- [CONSEGNA A] Indica se queste affermazioni concordano con il brano sulla robotica, rispondendo sì o no e citando alla lettera le parole del brano che lo stabiliscono. (i) Il rapporto dell’Agenzia europea del 2015 indicava tra i vantaggi l’impiego di robot al posto delle persone in ambienti insalubri o pericolosi. (ii) L’automazione è un fenomeno comparso solo negli ultimi anni. (iii) Secondo Inail, ad agosto 2021 i morti sul lavoro erano 677.
- [CONSEGNA B] Ricopia fedelmente un passo del brano sulla robotica. Comincia dalle parole "I nodi della" e fermati dopo le parole "suo aspetto occupazionale.".

- [BRANO DA LEGGERE]
•••••

I nodi della robotica sul manifatturiero
Stabilità lavorativa e salari: come incide la tecnologia e il suo sviluppo accelerato sul mondo del lavoro, specie nei settori produttivi?
Stabilità lavorativa e salari: come incide la tecnologia e il suo sviluppo accelerato sul mondo del lavoro, specie nei settori produttivi?
Bacia la mano che non puoi tagliare
Proverbio Tuareg
L’impatto dell’automazione nel mondo del lavoro incide particolarmente sui settori dove il lavoro è pesante e ripetitivo; non è un fenomeno nuovo, anzi, tipico del ‘900, ma oggi l’ampliarsi dei campi di utilizzo e dell’autonomia della robotica e dell’IA nello svolgimento di pratiche sempre più complesse rischia di essere devastante per il mondo del lavoro nel suo aspetto occupazionale.
È dal 2013, con lo studio Carl Frey e Michael Osborne, che si è cominciato di leggere il futuro del mondo del lavoro alla luce dell’evoluzione della tecnologia intelligente. Già il rapporto dell’Agenzia europea per la sicurezza e la salute sul lavoro (European Agency for Safety and Health at Work) del 2015 segnalava tra i vantaggi l’utilizzo dei robot al posto delle persone che oggi sono obbligate a lavorare in ambienti insalubri o pericolosi. Questo è certo un contributo positivo, visto che ad agosto 2021 il conto dei morti sul lavoro, secondo Inail, è di 677, compreso il caso di Luana D’Orazio che ha scosso l’opinione pubblica.

•••••

- [ESTRATTI DEI DATI]

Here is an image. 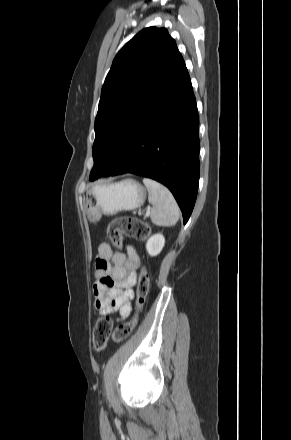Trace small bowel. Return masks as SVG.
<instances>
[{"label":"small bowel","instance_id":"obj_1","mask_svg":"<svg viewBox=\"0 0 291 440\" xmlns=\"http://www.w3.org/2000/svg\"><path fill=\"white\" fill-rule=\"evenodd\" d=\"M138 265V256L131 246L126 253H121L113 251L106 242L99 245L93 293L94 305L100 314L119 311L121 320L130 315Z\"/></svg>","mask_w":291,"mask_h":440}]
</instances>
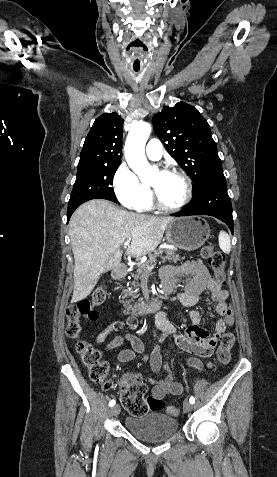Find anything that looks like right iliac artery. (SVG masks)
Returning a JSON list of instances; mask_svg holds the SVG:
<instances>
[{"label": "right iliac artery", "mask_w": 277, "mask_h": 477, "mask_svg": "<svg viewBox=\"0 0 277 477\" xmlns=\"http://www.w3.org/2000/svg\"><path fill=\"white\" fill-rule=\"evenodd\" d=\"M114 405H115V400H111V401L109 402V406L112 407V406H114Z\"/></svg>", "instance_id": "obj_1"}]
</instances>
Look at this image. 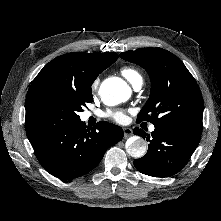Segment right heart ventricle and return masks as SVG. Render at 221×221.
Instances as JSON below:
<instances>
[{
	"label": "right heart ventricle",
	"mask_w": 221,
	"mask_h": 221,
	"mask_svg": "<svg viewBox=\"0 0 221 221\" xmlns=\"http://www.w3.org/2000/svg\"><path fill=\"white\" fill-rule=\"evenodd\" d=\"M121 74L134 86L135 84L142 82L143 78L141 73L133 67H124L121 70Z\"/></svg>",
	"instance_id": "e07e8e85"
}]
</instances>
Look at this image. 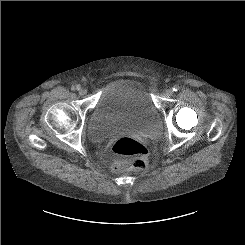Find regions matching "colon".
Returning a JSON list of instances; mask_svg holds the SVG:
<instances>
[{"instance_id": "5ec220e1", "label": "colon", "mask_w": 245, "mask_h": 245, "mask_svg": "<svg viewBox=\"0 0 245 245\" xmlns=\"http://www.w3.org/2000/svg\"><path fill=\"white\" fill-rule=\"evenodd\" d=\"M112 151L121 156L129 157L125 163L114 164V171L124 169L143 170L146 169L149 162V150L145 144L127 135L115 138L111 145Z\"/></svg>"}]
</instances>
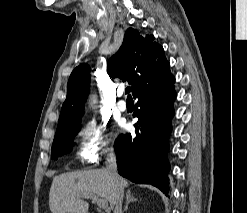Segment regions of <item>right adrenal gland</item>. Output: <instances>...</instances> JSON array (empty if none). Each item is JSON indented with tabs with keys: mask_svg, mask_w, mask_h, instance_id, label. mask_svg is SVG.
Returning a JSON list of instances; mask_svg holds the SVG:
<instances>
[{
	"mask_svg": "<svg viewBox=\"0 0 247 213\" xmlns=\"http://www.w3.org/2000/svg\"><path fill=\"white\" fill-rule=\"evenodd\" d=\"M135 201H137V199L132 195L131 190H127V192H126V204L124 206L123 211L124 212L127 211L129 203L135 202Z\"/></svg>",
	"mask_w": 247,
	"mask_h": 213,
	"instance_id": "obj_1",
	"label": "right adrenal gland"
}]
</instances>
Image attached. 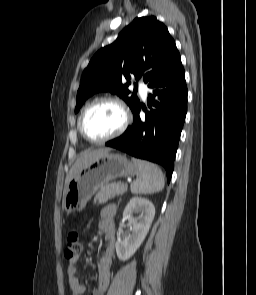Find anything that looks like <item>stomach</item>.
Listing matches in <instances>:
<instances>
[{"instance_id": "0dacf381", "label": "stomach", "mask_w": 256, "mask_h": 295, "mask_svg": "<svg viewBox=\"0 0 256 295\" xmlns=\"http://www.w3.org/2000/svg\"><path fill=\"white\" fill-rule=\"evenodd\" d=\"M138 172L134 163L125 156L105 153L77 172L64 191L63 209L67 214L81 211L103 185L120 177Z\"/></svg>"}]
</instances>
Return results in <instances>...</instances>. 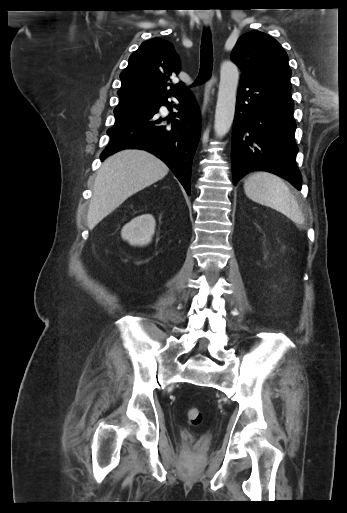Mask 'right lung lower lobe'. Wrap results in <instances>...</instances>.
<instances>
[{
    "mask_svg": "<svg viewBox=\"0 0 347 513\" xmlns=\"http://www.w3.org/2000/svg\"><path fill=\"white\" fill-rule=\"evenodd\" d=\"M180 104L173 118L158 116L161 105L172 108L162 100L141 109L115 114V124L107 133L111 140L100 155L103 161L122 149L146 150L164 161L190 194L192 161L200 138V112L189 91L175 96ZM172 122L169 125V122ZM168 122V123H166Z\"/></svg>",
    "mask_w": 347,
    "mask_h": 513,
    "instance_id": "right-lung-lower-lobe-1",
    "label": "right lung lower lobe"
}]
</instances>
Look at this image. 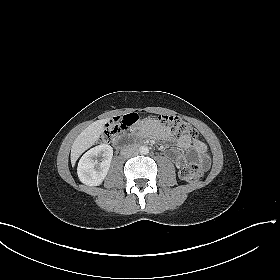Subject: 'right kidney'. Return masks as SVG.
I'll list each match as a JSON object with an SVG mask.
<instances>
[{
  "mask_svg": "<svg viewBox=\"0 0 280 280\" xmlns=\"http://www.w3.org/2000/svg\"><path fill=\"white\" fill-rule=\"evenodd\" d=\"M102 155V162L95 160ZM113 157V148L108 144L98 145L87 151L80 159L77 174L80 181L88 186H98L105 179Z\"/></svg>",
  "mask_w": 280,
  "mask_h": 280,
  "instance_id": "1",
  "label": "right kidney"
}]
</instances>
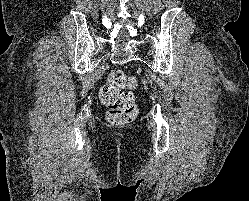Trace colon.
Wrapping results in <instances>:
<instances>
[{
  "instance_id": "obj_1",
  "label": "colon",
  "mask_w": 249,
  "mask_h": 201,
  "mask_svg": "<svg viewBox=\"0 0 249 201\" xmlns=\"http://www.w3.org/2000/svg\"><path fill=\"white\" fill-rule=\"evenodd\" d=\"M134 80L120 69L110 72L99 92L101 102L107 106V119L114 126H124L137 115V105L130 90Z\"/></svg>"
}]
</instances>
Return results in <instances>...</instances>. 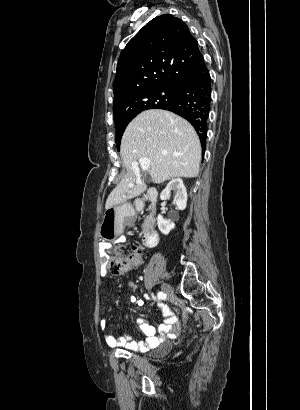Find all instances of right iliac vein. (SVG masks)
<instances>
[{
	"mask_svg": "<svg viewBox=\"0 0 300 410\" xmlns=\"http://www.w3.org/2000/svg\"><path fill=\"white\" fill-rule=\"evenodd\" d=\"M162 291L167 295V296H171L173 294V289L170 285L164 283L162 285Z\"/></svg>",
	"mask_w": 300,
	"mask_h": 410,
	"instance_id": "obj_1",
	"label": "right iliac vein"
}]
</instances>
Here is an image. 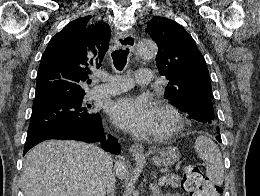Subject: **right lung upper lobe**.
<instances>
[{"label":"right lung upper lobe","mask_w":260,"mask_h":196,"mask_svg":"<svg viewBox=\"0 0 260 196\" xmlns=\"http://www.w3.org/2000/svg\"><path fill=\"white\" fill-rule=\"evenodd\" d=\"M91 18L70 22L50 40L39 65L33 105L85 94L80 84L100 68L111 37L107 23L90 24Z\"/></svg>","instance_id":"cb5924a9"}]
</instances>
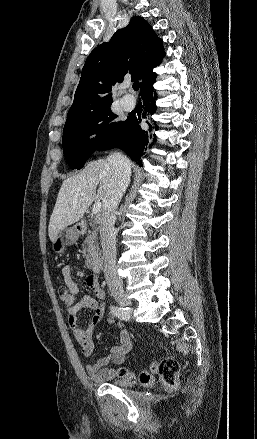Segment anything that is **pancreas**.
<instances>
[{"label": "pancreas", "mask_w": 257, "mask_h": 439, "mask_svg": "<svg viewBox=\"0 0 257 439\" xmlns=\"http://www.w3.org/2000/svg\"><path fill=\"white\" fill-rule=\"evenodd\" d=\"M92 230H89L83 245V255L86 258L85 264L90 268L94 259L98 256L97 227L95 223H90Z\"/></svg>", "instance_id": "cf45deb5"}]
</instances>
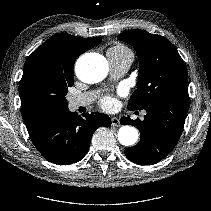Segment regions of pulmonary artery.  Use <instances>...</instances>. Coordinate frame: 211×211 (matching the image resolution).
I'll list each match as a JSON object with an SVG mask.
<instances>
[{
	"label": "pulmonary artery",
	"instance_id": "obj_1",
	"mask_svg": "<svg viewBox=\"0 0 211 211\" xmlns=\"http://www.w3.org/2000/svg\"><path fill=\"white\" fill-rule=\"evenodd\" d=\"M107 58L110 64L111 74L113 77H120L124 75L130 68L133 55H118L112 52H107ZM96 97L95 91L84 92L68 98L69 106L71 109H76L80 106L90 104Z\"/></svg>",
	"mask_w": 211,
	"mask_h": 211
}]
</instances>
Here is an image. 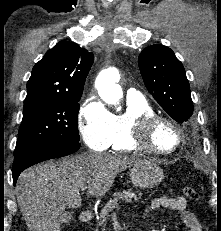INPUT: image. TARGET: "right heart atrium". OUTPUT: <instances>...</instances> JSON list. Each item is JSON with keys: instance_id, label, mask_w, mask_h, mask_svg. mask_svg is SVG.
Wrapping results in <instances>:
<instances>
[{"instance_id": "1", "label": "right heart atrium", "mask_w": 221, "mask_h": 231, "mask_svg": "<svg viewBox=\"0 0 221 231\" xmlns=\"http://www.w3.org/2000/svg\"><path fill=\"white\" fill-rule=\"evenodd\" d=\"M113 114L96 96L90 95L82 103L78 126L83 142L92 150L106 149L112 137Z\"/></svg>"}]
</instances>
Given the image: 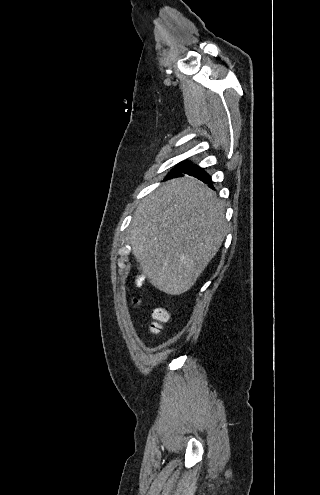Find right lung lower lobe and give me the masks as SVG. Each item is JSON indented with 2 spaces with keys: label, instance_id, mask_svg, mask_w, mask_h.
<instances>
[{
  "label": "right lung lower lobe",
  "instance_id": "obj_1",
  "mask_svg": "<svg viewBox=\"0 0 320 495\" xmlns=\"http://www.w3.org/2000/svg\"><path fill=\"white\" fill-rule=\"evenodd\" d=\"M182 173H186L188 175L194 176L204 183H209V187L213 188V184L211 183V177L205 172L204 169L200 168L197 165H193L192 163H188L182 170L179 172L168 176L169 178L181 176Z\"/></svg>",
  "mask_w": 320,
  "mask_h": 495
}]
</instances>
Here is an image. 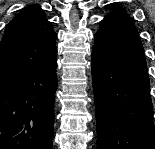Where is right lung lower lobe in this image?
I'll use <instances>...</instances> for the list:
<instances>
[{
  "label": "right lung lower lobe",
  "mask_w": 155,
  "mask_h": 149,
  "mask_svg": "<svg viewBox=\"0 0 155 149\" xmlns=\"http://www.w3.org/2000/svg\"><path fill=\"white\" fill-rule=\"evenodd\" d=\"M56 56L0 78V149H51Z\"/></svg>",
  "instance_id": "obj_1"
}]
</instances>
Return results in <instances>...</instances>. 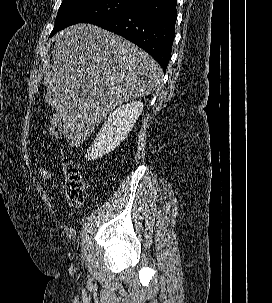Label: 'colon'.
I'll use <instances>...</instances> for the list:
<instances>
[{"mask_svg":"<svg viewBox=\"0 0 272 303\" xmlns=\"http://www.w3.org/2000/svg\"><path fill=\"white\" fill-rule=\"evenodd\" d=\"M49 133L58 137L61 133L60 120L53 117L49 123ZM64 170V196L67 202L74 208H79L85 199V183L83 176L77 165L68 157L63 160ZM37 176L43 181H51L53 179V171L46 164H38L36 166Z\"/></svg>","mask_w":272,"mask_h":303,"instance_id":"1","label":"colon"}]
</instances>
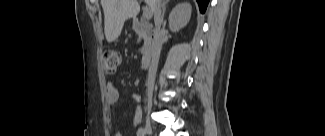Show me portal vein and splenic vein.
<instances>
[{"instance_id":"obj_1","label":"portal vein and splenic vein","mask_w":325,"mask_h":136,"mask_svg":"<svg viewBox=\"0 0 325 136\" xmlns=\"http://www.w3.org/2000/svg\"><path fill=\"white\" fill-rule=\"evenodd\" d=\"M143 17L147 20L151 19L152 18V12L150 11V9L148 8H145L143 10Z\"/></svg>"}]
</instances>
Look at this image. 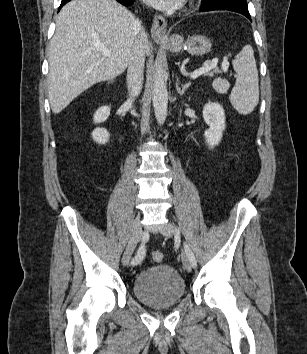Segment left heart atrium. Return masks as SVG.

•••••

- [RISPOSTA COMPLETA A]
(i) Sì: «segnalava tra i vantaggi l’utilizzo dei robot al posto delle persone che oggi sono obbligate a lavorare in ambienti insalubri o pericolosi».
(ii) No: «non è un fenomeno nuovo, anzi, tipico del ‘900».
(iii) Sì: «ad agosto 2021 il conto dei morti sul lavoro, secondo Inail, è di 677».

- [RISPOSTA COMPLETA B]
I nodi della robotica sul manifatturiero
Stabilità lavorativa e salari: come incide la tecnologia e il suo sviluppo accelerato sul mondo del lavoro, specie nei settori produttivi?
Stabilità lavorativa e salari: come incide la tecnologia e il suo sviluppo accelerato sul mondo del lavoro, specie nei settori produttivi?
Bacia la mano che non puoi tagliare
Proverbio Tuareg
L’impatto dell’automazione nel mondo del lavoro incide particolarmente sui settori dove il lavoro è pesante e ripetitivo; non è un fenomeno nuovo, anzi, tipico del ‘900, ma oggi l’ampliarsi dei campi di utilizzo e dell’autonomia della robotica e dell’IA nello svolgimento di pratiche sempre più complesse rischia di essere devastante per il mondo del lavoro nel suo aspetto occupazionale.